(SUPPLIED MATERIAL)

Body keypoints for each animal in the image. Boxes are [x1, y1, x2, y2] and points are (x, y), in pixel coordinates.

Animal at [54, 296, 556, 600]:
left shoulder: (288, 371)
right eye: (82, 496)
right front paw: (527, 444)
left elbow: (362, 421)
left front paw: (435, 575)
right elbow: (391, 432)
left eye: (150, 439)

(End SUPPLIED MATERIAL)
(SUPPLIED MATERIAL)

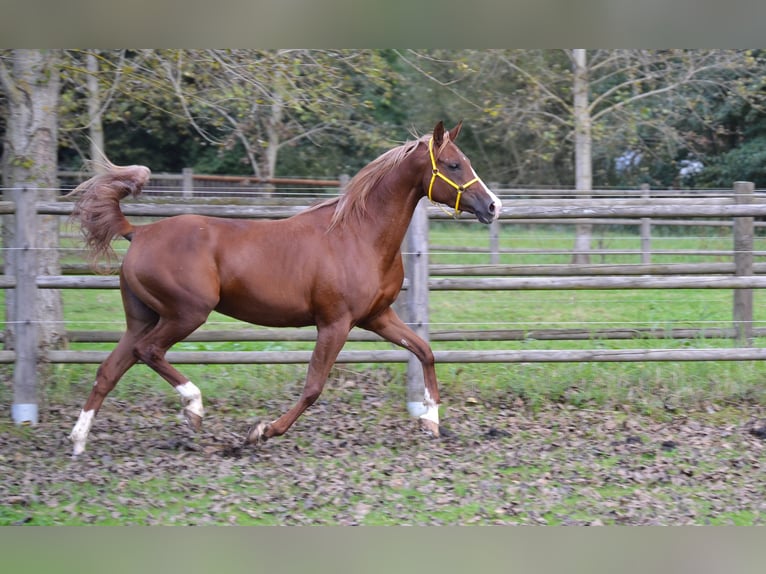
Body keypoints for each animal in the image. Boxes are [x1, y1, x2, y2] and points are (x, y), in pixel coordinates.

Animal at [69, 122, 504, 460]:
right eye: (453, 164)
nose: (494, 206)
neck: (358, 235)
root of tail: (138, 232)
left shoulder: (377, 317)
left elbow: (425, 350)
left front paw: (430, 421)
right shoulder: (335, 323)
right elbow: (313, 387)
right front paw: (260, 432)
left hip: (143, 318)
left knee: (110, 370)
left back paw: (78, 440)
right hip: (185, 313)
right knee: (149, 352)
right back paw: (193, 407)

(End SUPPLIED MATERIAL)

WORK INSTRUCTIONS:
In the listing above, the lines from the one containing "left front paw: (430, 421)" through the one containing "right back paw: (193, 407)" must be set down exactly, with no other lines.

EXERCISE ANSWER:
left front paw: (430, 421)
right shoulder: (335, 323)
right elbow: (313, 387)
right front paw: (260, 432)
left hip: (143, 318)
left knee: (110, 370)
left back paw: (78, 440)
right hip: (185, 313)
right knee: (149, 352)
right back paw: (193, 407)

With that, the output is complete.